[SUPPLIED MATERIAL — start]

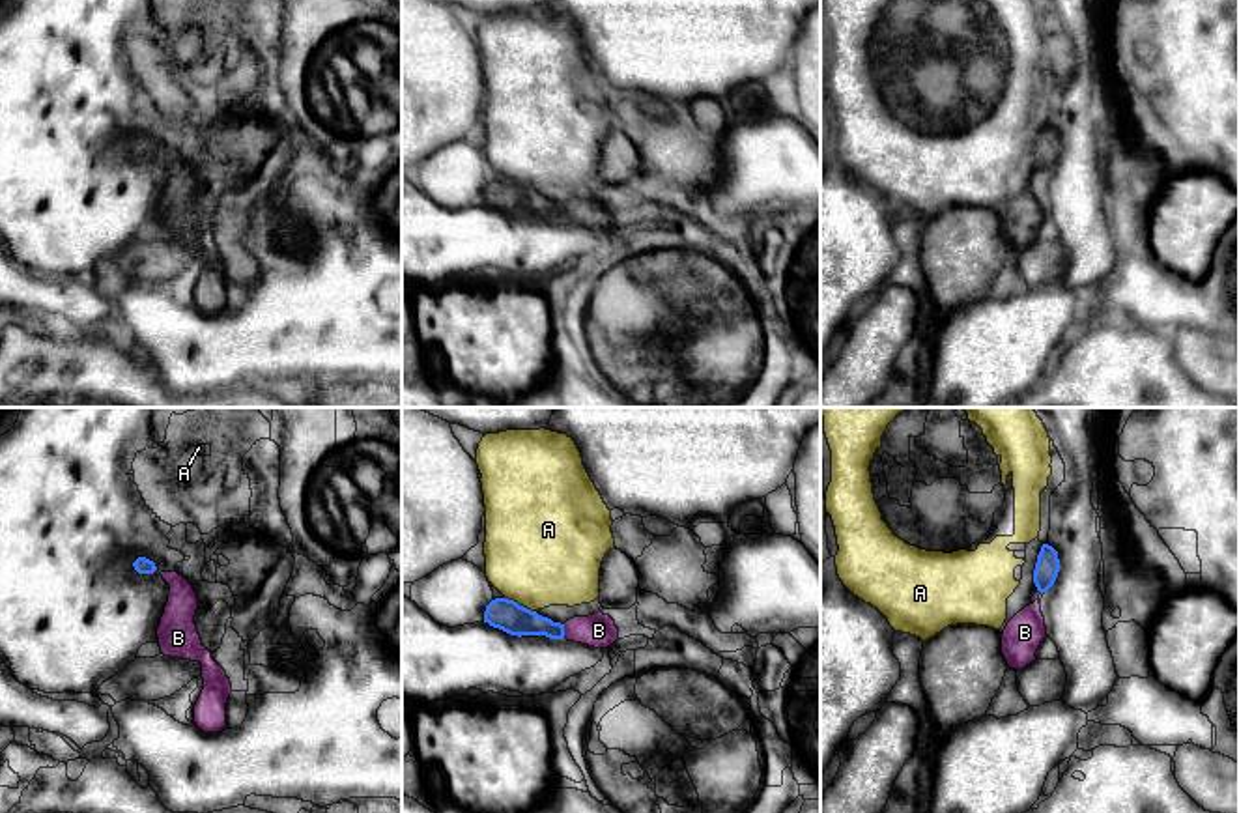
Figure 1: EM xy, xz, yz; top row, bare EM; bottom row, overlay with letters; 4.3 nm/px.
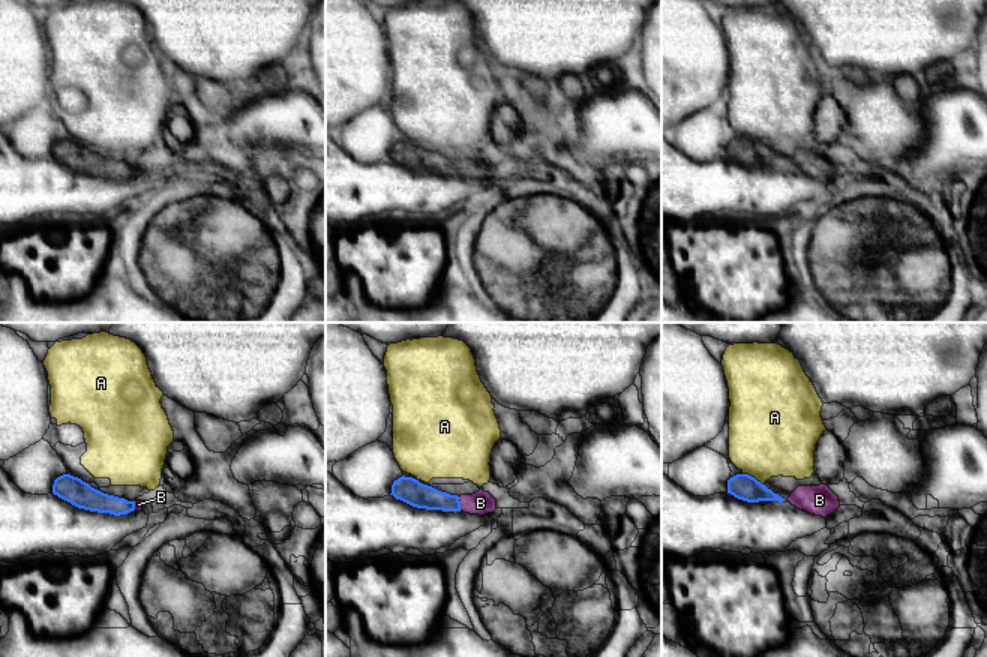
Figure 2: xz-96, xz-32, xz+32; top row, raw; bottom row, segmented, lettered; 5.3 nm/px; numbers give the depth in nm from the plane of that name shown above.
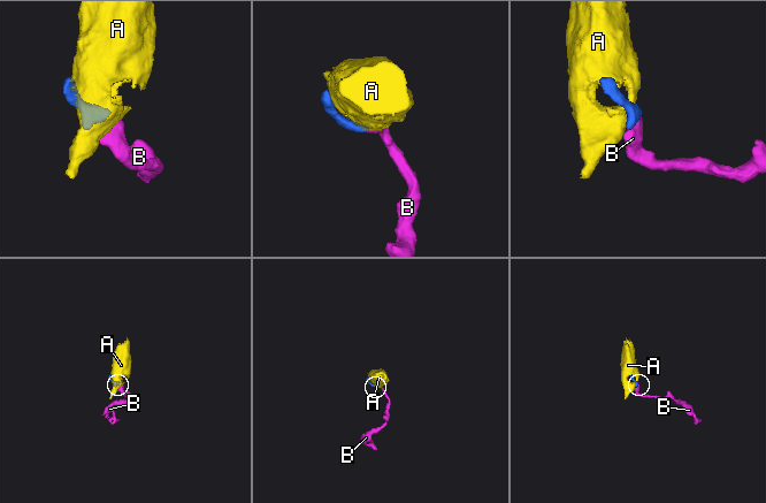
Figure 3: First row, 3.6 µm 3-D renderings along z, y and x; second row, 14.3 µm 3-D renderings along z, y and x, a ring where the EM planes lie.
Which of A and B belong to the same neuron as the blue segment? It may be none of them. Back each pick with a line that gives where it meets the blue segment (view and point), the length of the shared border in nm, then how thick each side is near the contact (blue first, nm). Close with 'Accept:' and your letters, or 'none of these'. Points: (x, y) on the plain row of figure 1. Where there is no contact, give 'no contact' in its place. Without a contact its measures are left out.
B: contact xz (563, 212); length 60 nm; calibres 140 and 150 nm
Accept: B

[SUPPLIED MATERIAL — finish]

**TASK GOAL**.
Set the pictures aside and transcribe the data above exactly.

**ANSWER FOR THIS EXERCISE**.
Figure 1: EM xy, xz, yz; top row, bare EM; bottom row, overlay with letters; 4.3 nm/px.
Figure 2: xz-96, xz-32, xz+32; top row, raw; bottom row, segmented, lettered; 5.3 nm/px; numbers give the depth in nm from the plane of that name shown above.
Figure 3: First row, 3.6 µm 3-D renderings along z, y and x; second row, 14.3 µm 3-D renderings along z, y and x, a ring where the EM planes lie.
Which of A and B belong to the same neuron as the blue segment? It may be none of them. Back each pick with a line that gives where it meets the blue segment (view and point), the length of the shared border in nm, then how thick each side is near the contact (blue first, nm). Close with 'Accept:' and your letters, or 'none of these'. Points: (x, y) on the plain row of figure 1. Where there is no contact, give 'no contact' in its place. Without a contact its measures are left out.
B: contact xz (563, 212); length 60 nm; calibres 140 and 150 nm
Accept: B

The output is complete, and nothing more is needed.